In the entries below, find each line with the word "burning" and pull it out.

The data
════════

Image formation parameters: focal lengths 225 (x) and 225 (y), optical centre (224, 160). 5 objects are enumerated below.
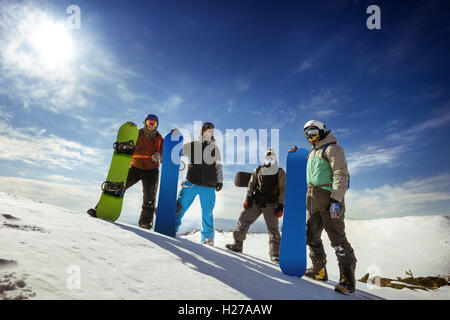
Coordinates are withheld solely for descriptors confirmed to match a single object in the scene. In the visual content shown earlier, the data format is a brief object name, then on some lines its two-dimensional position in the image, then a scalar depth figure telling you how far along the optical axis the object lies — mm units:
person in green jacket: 3143
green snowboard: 4262
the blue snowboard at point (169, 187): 4469
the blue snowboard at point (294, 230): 3309
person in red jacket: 4816
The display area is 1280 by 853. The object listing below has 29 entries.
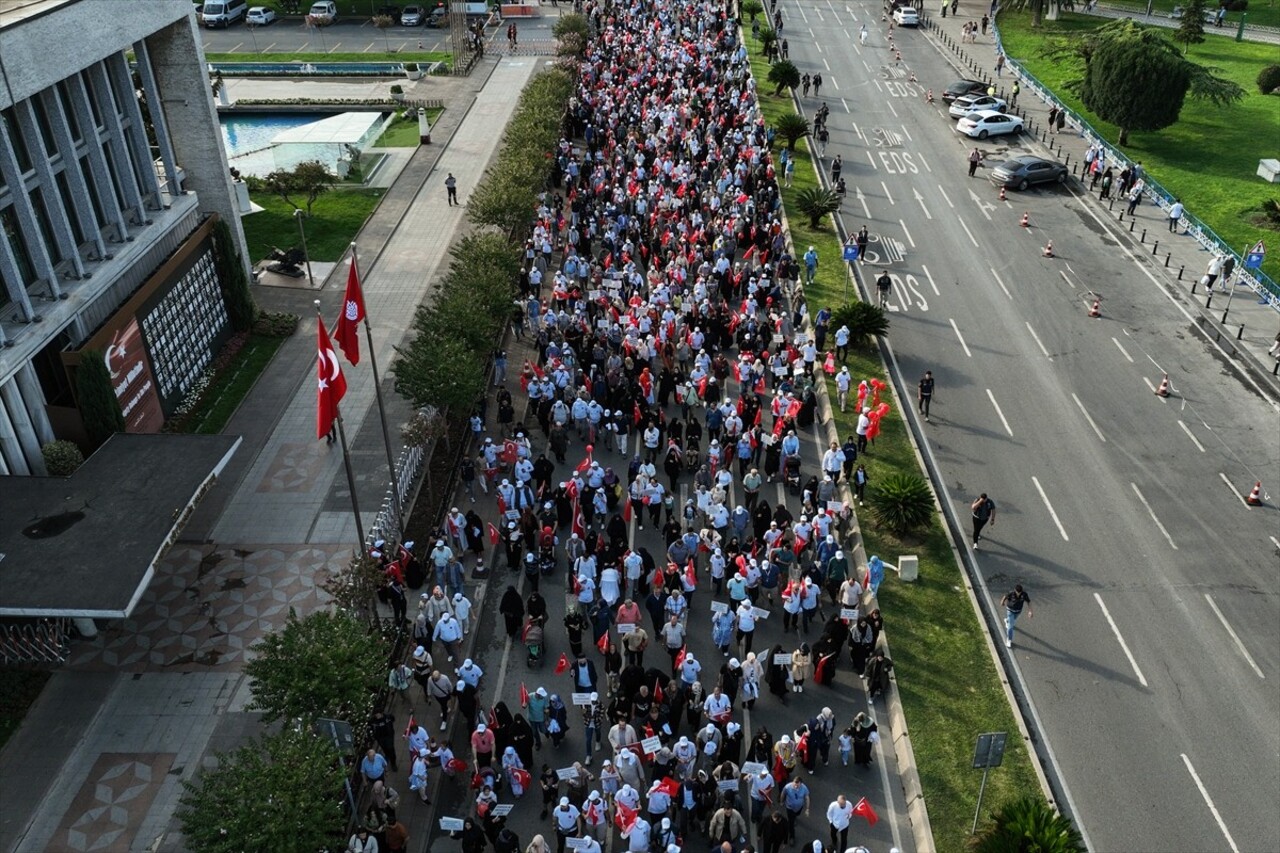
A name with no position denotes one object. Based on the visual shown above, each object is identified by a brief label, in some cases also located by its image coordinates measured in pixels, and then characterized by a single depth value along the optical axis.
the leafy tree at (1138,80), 48.62
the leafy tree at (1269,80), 59.56
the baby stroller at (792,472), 25.61
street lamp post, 35.41
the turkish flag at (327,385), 18.69
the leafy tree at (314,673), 17.14
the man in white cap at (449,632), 20.33
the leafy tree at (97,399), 24.72
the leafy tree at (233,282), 32.50
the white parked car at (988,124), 53.12
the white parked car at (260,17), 77.94
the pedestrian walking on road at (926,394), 29.95
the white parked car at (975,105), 55.19
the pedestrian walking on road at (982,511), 24.69
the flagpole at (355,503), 19.92
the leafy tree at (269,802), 14.62
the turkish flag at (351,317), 20.38
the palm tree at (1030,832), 16.23
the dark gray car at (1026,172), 46.88
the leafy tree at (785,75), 58.09
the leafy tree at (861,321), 33.00
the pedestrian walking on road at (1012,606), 22.14
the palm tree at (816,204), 41.84
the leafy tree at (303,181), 42.34
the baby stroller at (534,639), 20.98
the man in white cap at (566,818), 16.66
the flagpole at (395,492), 22.13
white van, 76.81
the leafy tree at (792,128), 50.22
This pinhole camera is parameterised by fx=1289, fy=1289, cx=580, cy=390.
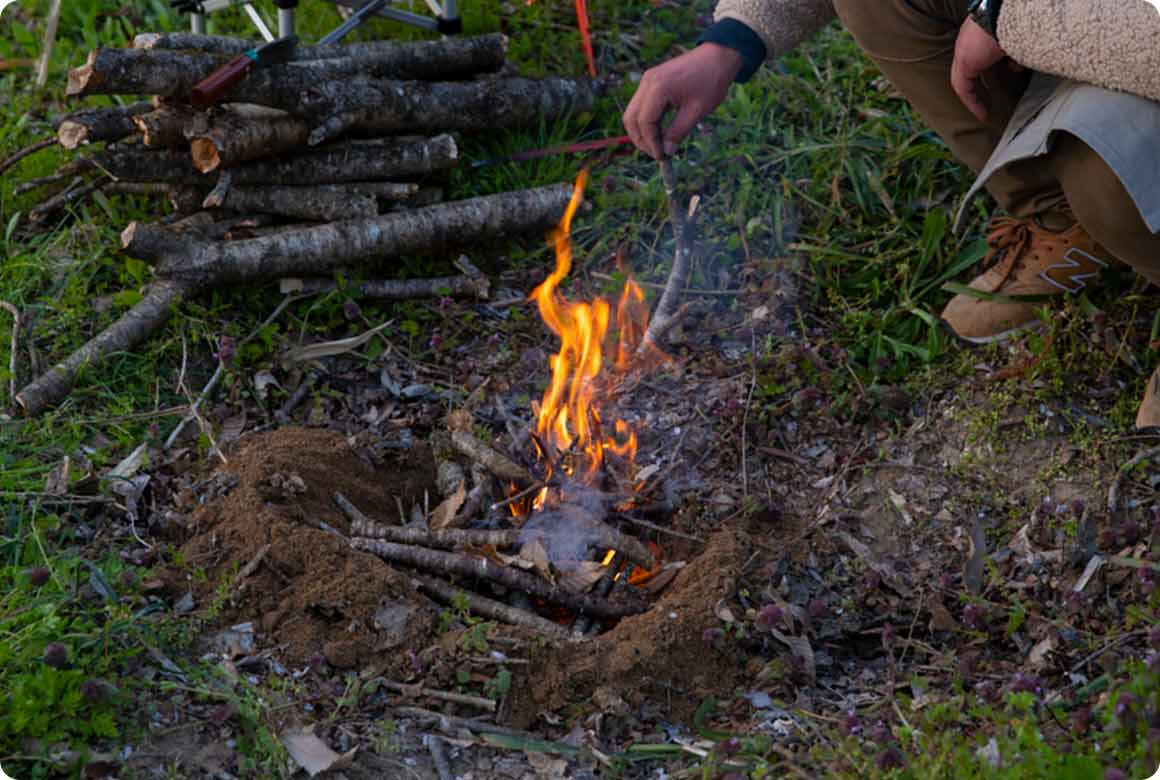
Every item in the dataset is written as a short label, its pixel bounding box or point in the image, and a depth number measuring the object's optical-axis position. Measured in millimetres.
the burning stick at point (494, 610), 3350
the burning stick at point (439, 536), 3541
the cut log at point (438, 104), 4680
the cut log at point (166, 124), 4445
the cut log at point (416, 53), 4969
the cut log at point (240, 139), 4469
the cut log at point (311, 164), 4586
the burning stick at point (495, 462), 3766
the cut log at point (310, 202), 4727
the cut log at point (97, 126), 4516
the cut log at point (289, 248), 4293
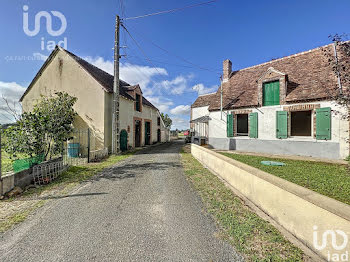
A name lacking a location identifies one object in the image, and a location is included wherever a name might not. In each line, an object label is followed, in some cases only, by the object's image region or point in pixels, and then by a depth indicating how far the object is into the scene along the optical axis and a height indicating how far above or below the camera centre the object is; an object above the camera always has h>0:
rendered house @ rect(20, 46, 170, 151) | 10.73 +3.00
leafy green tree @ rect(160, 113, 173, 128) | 40.69 +3.37
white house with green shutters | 8.19 +1.47
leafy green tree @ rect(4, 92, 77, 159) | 5.38 -0.14
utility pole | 10.35 +2.21
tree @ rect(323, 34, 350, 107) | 5.15 +2.28
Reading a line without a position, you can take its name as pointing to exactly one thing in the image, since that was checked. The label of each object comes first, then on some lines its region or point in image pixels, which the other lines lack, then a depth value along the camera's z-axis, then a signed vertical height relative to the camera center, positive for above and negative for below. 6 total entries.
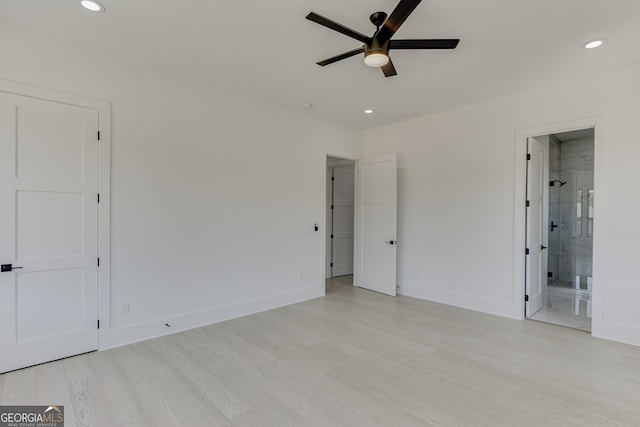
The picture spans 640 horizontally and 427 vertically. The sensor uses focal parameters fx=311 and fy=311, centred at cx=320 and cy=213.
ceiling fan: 1.97 +1.18
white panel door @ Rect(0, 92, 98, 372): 2.61 -0.19
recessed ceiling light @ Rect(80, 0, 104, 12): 2.26 +1.50
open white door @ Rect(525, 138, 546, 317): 3.99 -0.20
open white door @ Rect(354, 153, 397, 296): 5.09 -0.23
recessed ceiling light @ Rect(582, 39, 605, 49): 2.74 +1.50
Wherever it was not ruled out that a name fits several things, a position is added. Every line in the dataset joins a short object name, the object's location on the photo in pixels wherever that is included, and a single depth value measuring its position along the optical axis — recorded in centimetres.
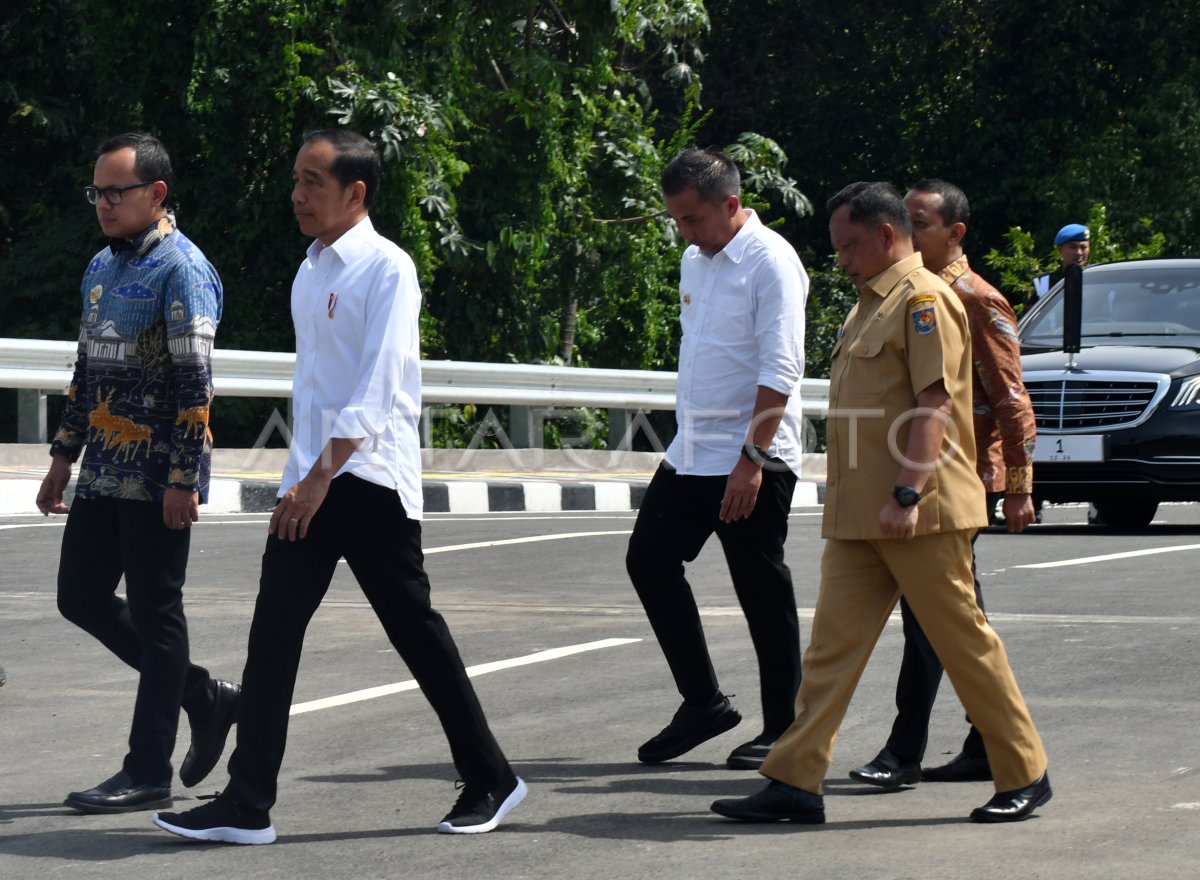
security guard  2951
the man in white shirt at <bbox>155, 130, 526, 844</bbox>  1002
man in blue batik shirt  1082
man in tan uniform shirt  1043
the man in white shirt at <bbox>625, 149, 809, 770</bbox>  1207
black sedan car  2516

════════

Result of the task
the burning stick at point (494, 610), 3350
the burning stick at point (439, 536), 3541
the burning stick at point (495, 462), 3766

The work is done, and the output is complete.